Now, I'm not suggesting you dismiss out of hand these sequences for your research. I am suggesting that you apply a lot of forethought, taking the time to consider several important factors. I've written before about evaluating pulse sequences that are new (or new to you). Your first task is to determine whether you even need a fancy, partly validated, highly risky pulse sequence to answer your neuroscience question. If the answer isn't a resounding "yes," why take the risk? Next, you should ask yourself how the pulse sequence should be set up to provide the optimum data. For instance, do you know which slice direction is best for minimizing motion sensitivity and/or receive field bias (g-factor) for the multi-band sequence? And do you know which RF coil to use, and why? If you can't establish your experimental setup based on sound principles that's a suggestion you either don't have the expertise yourself or you aren't collaborating with someone with the requisite expertise. (Me? I could guess, but that's about it! Without doing a validation study of my own I'd be winging it. Which is kinda my point!)

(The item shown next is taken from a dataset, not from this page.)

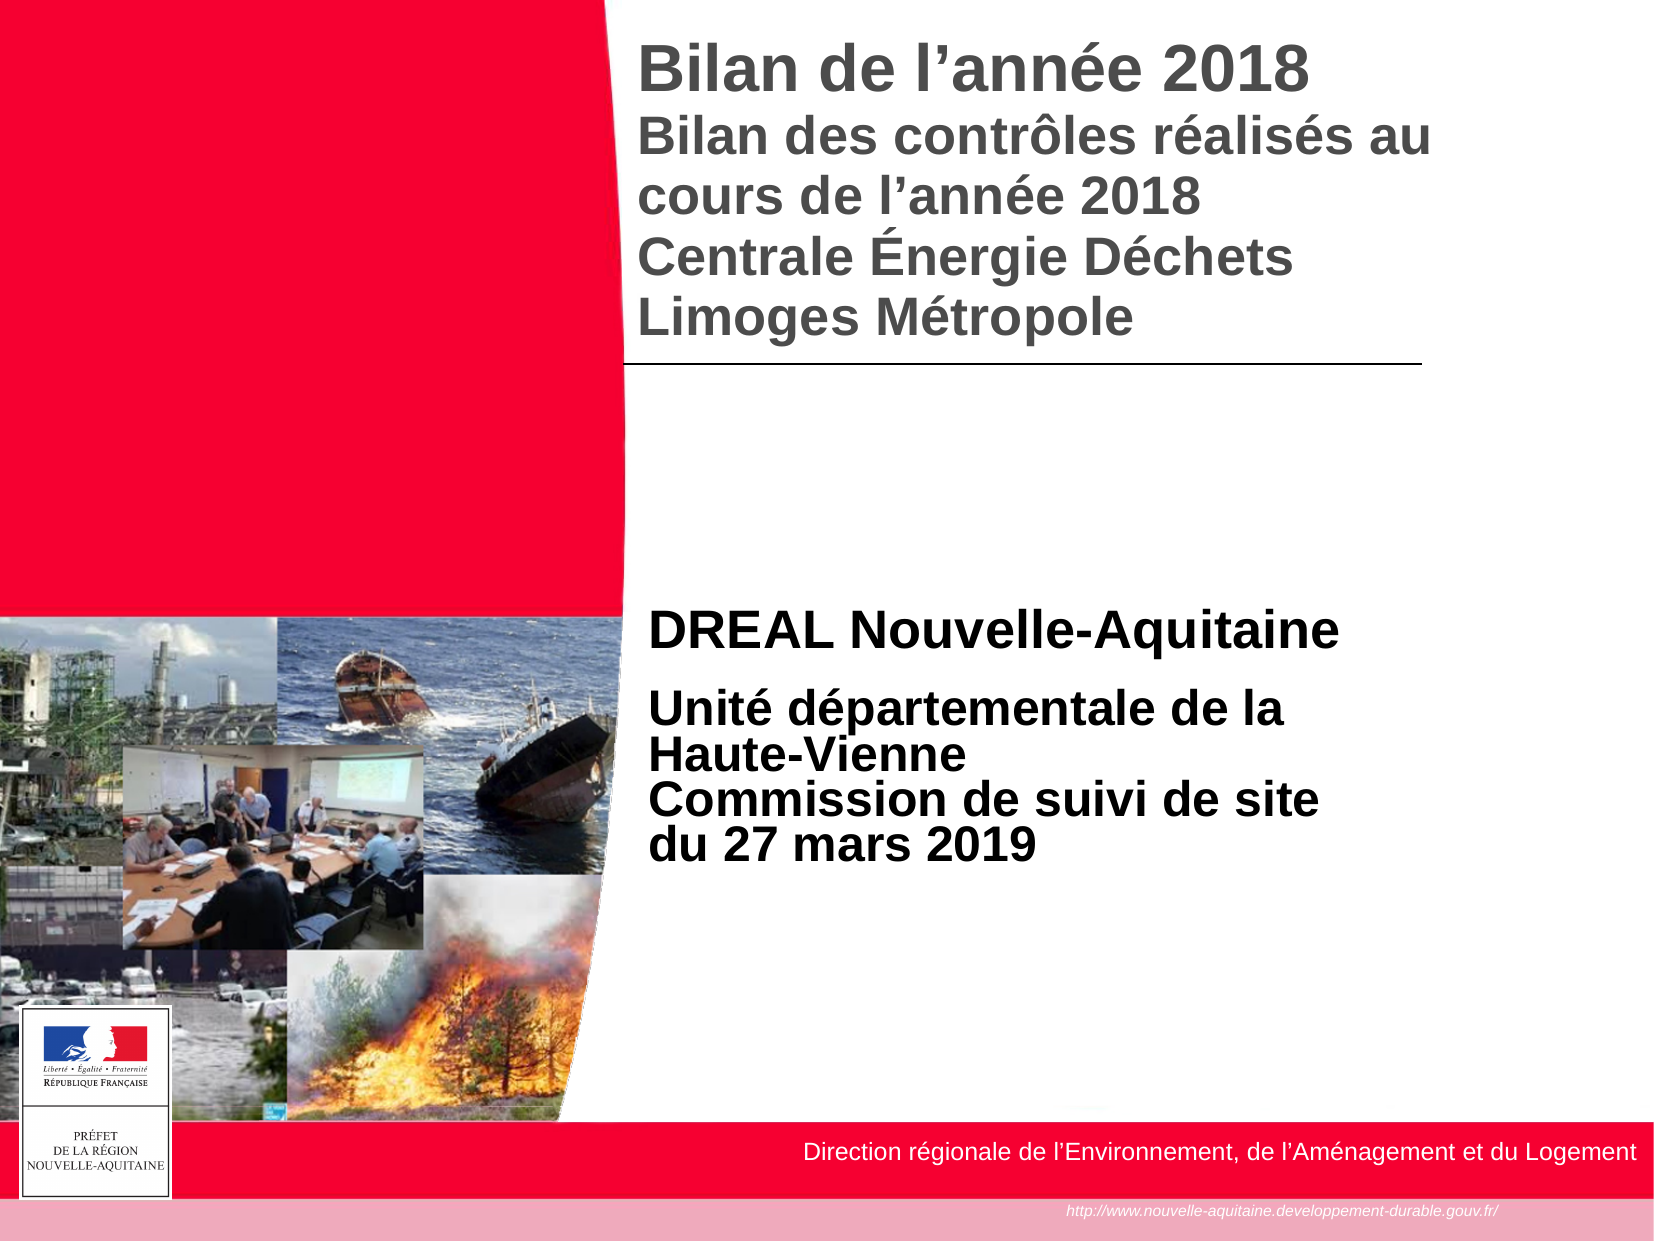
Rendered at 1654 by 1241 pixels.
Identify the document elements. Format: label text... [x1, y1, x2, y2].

title Bilan de l’année 2018 Bilan des contrôles réalisés au cours de l’année 2018 Centrale Énergie Déchets Limoges Métropole [637, 30, 1582, 348]
picture [0, 0, 1654, 1241]
subtitle DREAL Nouvelle-Aquitaine Unité départementale de la Haute-Vienne Commission de suivi de site du 27 mars 2019 [648, 599, 1436, 871]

Please don't just go download and use the latest and greatest technique because it's new and cool. I've seen this movie before, and ninety nine times out of a hundred it ends in tears. Please put some justification and logic into your choices before you go and spend hundreds of hours and thousands of dollars finding yet another way that motion can confound an fMRI experiment. Eyes wide open!

__________________


References:

1.  S Moeller, et al. "Multiband multislice GE-EPI at 7 tesla, with 16-fold acceleration using partial parallel imaging with application to high spatial and temporal whole-brain fMRI." Magn. Reson. Med. 63, 1144-53 (2009).

2.  DA Feinberg, et al. "Multiplexed echo planar imaging for sub-second whole brain fMRI and fast diffusion imaging." PLoS ONE 5(12), e15710 (2010).